How long will the batteries last? I actually don’t know the answer to this as all my 4-hour cruises leave me with plenty of remaining power and after 3-4 hours of boating I’m typically finished for the day. If I had to guess, at displacement speeds, you can get a full day of boating without issue. As mentioned already, I have used the Cruise 4.0R and yes, this is way too big for the boat, but remember, electric motors only use the energy you ask it to, so the power is there if you want it or need to tow a friends boat with motor trouble. I typically use 600watts to make 5 knots. There are 4000 watts of power available, so the motor is very happy to run forever.
eBay Listing HERE
- AAA grade solid teak for the deck
- Lloyds of London approved plywood for the hull shape
- West System epoxy and fiberglass cloth for the hull
- Epoxy fairing compound
- Dupont marine paint (Base coat and Clearcoat) professional and properly sprayed in a booth! (DEEP RED COLOR)

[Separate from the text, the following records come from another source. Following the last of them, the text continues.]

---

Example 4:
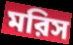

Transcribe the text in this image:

মরিস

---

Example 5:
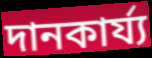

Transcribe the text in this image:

দানকার্য্য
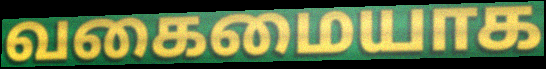
வகைமையாக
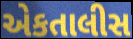
એકતાલીસ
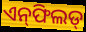
ଏନ୍‌ଫିଲଡ୍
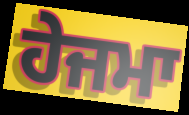
ਹੇਜਮਾ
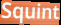
Squint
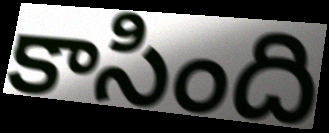
కాసింది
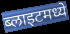
ब्लाइटमध्ये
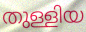
തുള്ളിയ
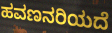
ಹವಣನರಿಯದೆ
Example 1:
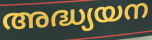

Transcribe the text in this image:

അദ്ധ്യയന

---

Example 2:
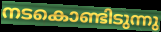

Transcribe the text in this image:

നടകൊണ്ടിടുന്നു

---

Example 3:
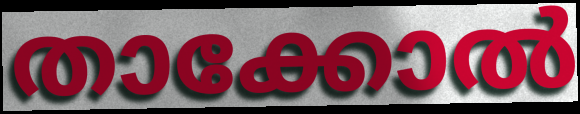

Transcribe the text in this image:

താക്കോൽ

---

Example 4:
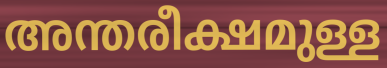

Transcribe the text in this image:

അന്തരീക്ഷമുള്ള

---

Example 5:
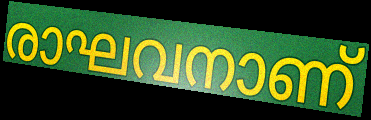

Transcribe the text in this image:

രാഘവനാണ്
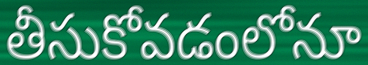
తీసుకోవడంలోనూ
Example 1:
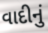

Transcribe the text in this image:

વાદીનું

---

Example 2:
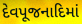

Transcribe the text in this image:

દેવપૂજનાદિમાં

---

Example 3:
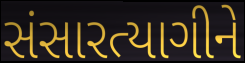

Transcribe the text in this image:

સંસારત્યાગીને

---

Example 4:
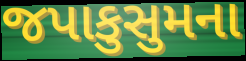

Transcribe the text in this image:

જપાકુસુમના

- MasterVolt Gell Battries for main propulsion and same for house batteries
- On-Board and wired into shore power 48V Gell smart charger & 12V 2ch smart Gell charger
- USCG and CCG Approved Navigation nights (LED)
- LED deck lights
- LED work lights fore and aft
- Teak Flag pole
- Hidden mooring cleats
- Marine grade stereo system with Sat, USB, FM, iPhone, AUX etc.
- Marine grade 4 CH Amp
- 6 Marine Speakers
- Raymarine Depth sounder (in-hull mounted) hidden
- Shore power inlet
- Shore power cord
- 2 Electronic smart bilge pumps (no float switches needed with auto and manual)
- 3 Marine – Battery disconnects – Main propulsion, House, bilge pumps
- House and Bilge pumps have auto resetting circuit breakers
- Every electrical connection uses marine grade Anchor head shrink crimp connectors
- Stick Steering
- Port and Starboard “pop-up” electric actuated and hidden switch panel and electronics panels
- USCG safety equipment included
- Canada VHF and HF international radio station license
- Northstar 25Watt VHF marine radio
- Glove box
- Trailer registered in FL
- The boat is in storage in the Fort Lauderdale, FL area 33325
Currently licensed in Canada but can be licensed or registered in any state or country. Boat (ON, Canada) and trailer (Florida) with clear title(s).